BEGIN Given data

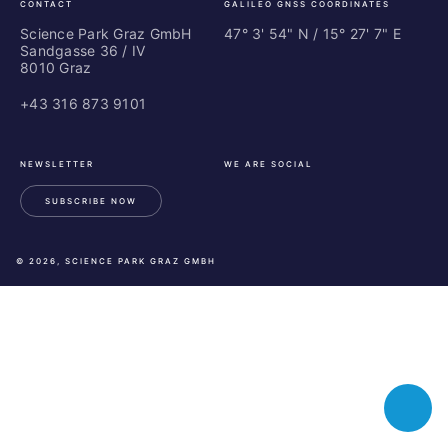
CONTACT
GALILEO GNSS COORDINATES
Science Park Graz GmbH
47° 3' 54" N / ­15° 27' 7" E
Sandgasse 36 / IV
8010 Graz
+43 316 873 9101
NEWSLETTER
WE ARE SOCIAL
SUBSCRIBE NOW
LinkedIn
Instagram
Facebook
© 2026, SCIENCE PARK GRAZ GMBH
Toggle
chatbot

END Given data

### What needs to be done
Convert the text lines from all the records above into a Markdown table with the columns "n" and "Line," giving each line a row number and leaving out blank lines. Omit the pictures.

### Exercise result
| n | Line |
|---|---|
| 1 | CONTACT |
| 2 | GALILEO GNSS COORDINATES |
| 3 | Science Park Graz GmbH |
| 4 | 47° 3' 54" N / ­15° 27' 7" E |
| 5 | Sandgasse 36 / IV |
| 6 | 8010 Graz |
| 7 | +43 316 873 9101 |
| 8 | NEWSLETTER |
| 9 | WE ARE SOCIAL |
| 10 | SUBSCRIBE NOW |
| 11 | LinkedIn |
| 12 | Instagram |
| 13 | Facebook |
| 14 | © 2026, SCIENCE PARK GRAZ GMBH |
| 15 | Toggle |
| 16 | chatbot |